Publicidade

Estado de Minas PóS-QUARENTENA

Como será o 'novo normal' depois do isolamento social?

Certas experiências pelas quais fomos obrigados a passar não serão esquecidas. Na verdade, algumas serão incluídas em nossa vida


postado em 28/05/2020 04:00 / atualizado em 28/05/2020 07:24

Acrobata faz performance durante live em teatro fechado de Wuhan, na China(foto: China Out/AFP/ST)
Acrobata faz performance durante live em teatro fechado de Wuhan, na China (foto: China Out/AFP/ST)

Neste período de confinamento, o mais me incomoda é não saber o que vai acontecer, quando vai acontecer e como viveremos daqui pra frente. Esse noticiário a conta-gotas é, em alguns momentos, angustiante, exigindo muito controle de todos nós. No mundo artístico, estamos seguindo o movimento das Lives com todos os tipos de artistas.

Já fui perguntado se este tipo de show continuará a ter relevância no “novo normal”, como está sendo chamado o nosso futuro após o confinamento. Acredito que continuaremos num formato parecido como acontece no Pay Per View do futebol. As pessoas poderão assistir a um grande show internacional que está acontecendo em Londres, no conforto de suas casas, por um preço mais acessível.
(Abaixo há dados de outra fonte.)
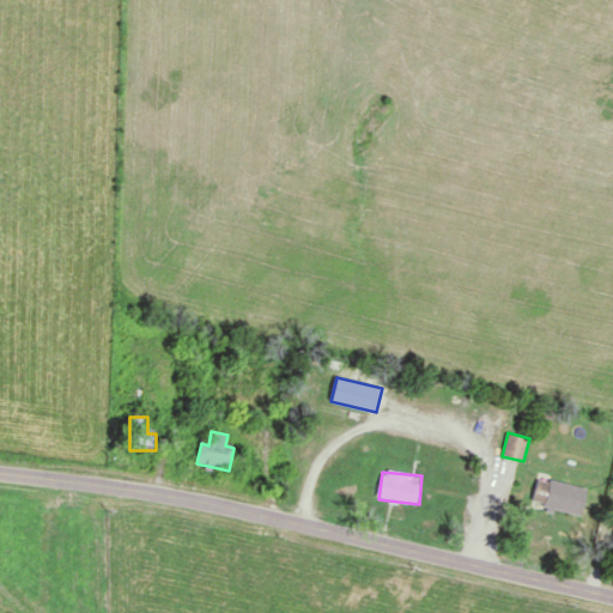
[(587,489),(541,478),(534,507),(581,517),(587,489)]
Como exemplo, cito a Broadway, circuito de musicais de Nova York, que já conta com a BroadwayHD e a Broadway On Demand, para quem quer assistir aos shows favoritos sem sair de casa. Você pode inclusive fazer assinatura destes canais.

Dentro deste conceito, as plataformas de venda de ingresso já se movimentaram criando seus sistemas para shows On Demand, com cobrança de ingresso. Como artista, digo que teremos que mudar a forma de fazer os nossos shows. Teremos mais opções de interação e acesso a um volume maior de pessoas. Precisaremos aprender a interagir mais com as câmeras pois elas serão os olhos deste novo publico que as Lives estão proporcionando.
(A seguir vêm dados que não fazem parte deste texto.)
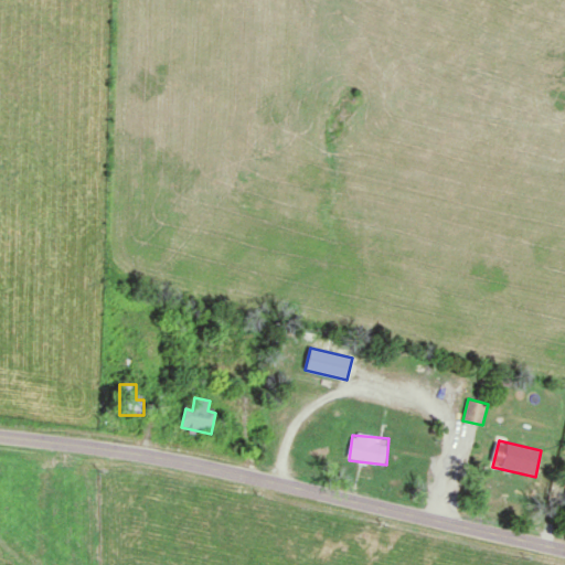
All buildings are outlined.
Certas experiências pelas quais fomos obrigados a passar não serão esquecidas. Na verdade, algumas serão incluídas em nossa vida. O conceito de educação à distância, por exemplo, se propagou de forma rápida e com mais eficiência do que a maioria das pessoas imaginavam. Esse efeito levará as pessoas a ter pelo menos uma tela grande em casa para assistir a cursos e ler as questões apresentadas pelos professores. Ninguém merece assistir à aula numa minúscula tela de celular.

O costume de falar com familiares à distancia, via teleconferência (para evitar o contágio), fará com que os fabricantes de SmarTV’s coloquem câmeras e microfones em seus aparelhos, incluindo aplicativos de comunicação. Eu adoraria poder ligar para minha mãe, sentado no sofá da sala da minha casa, e vê-la em uma tela grande. Isso me lembraria o desenho dos Jetson’s.

A mobilidade humana será alterada porque já chegamos à conclusão de que não precisamos viajar tanto para fazer uma reunião ou ter acesso a alguma coisa que não conseguimos comprar em nossa cidade. Um outro motivo é por razões de controle sanitário. Sou dos que acredita que o mundo será mais controlado com a inclusão de algum documento ou passaporte sanitário avisando quais doenças tivemos, que vacinas tomamos e por onde passamos. A tecnologia está aí pra ajudar neste controle.

Tudo o que mudamos em nossas vidas nesta pandemia, com o passar do tempo, acabaremos esquecendo ou incluiremos em nossa vida normal; mas qual normal?